From the LLVM commit below, extract the passage from "This usually happens" to "This fixes rdar://problem/18142857." word for word.

*Document segment*.
*** Block opens ***
[llvm] r216629 - [FastISel][AArch64] Don't fold instructions too aggressively into the memory operation.

Wed Aug 27 15:52:33 PDT 2014

Author: ributzka
Date: Wed Aug 27 17:52:33 2014
New Revision: 216629

URL: http://llvm.org/viewvc/llvm-project?rev=216629&view=rev
Log:
[FastISel][AArch64] Don't fold instructions too aggressively into the memory operation.

Currently instructions are folded very aggressively into the memory operation,
which can lead to the use of killed operands:
  %vreg1<def> = ADDXri %vreg0<kill>, 2
  %vreg2<def> = LDRBBui %vreg0, 2
  ... = ... %vreg1 ...

This usually happens when the result is also used by another non-memory
instruction in the same basic block, or any instruction in another basic block.

If the computed address is used by only memory operations in the same basic
block, then it is safe to fold them. This is because all memory operations will
fold the address computation and the original computation will never be emitted.

This fixes rdar://problem/18142857.

Modified:
    llvm/trunk/lib/Target/AArch64/AArch64FastISel.cpp
    llvm/trunk/test/CodeGen/AArch64/fast-isel-addressing-modes.ll

Modified: llvm/trunk/lib/Target/AArch64/AArch64FastISel.cpp
URL: http://llvm.org/viewvc/llvm-project/llvm/trunk/lib/Target/AArch64/AArch64FastISel.cpp?rev=216629&r1=216628&r2=216629&view=diff
==============================================================================

--- llvm/trunk/lib/Target/AArch64/AArch64FastISel.cpp (original)
+++ llvm/trunk/lib/Target/AArch64/AArch64FastISel.cpp Wed Aug 27 17:52:33 2014
@@ -134,7 +134,11 @@ private:
   // Utility helper routines.
   bool isTypeLegal(Type *Ty, MVT &VT);
   bool isLoadStoreTypeLegal(Type *Ty, MVT &VT);
-  bool ComputeAddress(const Value *Obj, Address &Addr, Type *Ty = nullptr);
+  bool isLegalToFoldAddress(const Value *Obj);
+  bool computeAddress(const Value *Obj, Address &Addr, Type *Ty = nullptr);
+  bool computeAddressRecursively(const Value *Obj, Address &Addr, Type *Ty);
+  bool computeAddressBase(const Value *Obj, Address &Addr);
+
   bool ComputeCallAddress(const Value *V, Address &Addr);
   bool SimplifyAddress(Address &Addr, MVT VT);
   void AddLoadStoreOperands(Address &Addr, const MachineInstrBuilder &MIB,
@@ -416,9 +420,68 @@ unsigned AArch64FastISel::TargetMaterial
   return FastEmitInst_r(Opc, TLI.getRegClassFor(VT), ZReg, /*IsKill=*/true);
 }
 
+bool AArch64FastISel::isLegalToFoldAddress(const Value *Obj) {
+  // Look through BitCast, IntToPtr, and PtrToInt.
*** Block closes ***
*Records*.
*** Block opens ***
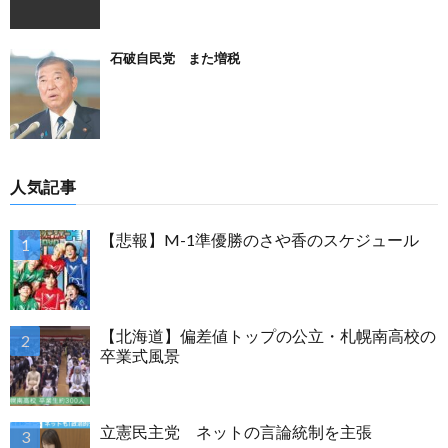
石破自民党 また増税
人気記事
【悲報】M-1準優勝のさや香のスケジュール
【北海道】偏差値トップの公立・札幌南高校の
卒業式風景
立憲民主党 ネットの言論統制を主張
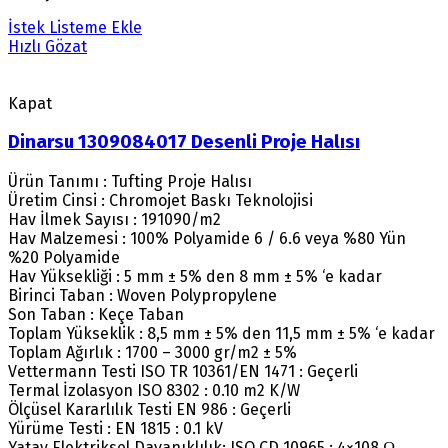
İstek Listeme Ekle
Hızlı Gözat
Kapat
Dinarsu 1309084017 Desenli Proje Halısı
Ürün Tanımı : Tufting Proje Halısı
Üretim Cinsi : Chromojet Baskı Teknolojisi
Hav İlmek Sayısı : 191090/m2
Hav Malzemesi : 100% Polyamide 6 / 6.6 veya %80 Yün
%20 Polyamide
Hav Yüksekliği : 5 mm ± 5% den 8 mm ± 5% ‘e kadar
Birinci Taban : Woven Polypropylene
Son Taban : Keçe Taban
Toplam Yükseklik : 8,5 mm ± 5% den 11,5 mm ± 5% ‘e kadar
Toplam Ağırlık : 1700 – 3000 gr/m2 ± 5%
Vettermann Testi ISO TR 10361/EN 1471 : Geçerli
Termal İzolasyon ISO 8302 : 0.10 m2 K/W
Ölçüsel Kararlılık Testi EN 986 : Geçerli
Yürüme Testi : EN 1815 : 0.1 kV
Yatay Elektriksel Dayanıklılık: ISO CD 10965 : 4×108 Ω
*** Block closes ***
*Response area*.
This usually happens when the result is also used by another non-memory
instruction in the same basic block, or any instruction in another basic block.

If the computed address is used by only memory operations in the same basic
block, then it is safe to fold them. This is because all memory operations will
fold the address computation and the original computation will never be emitted.

This fixes rdar://problem/18142857.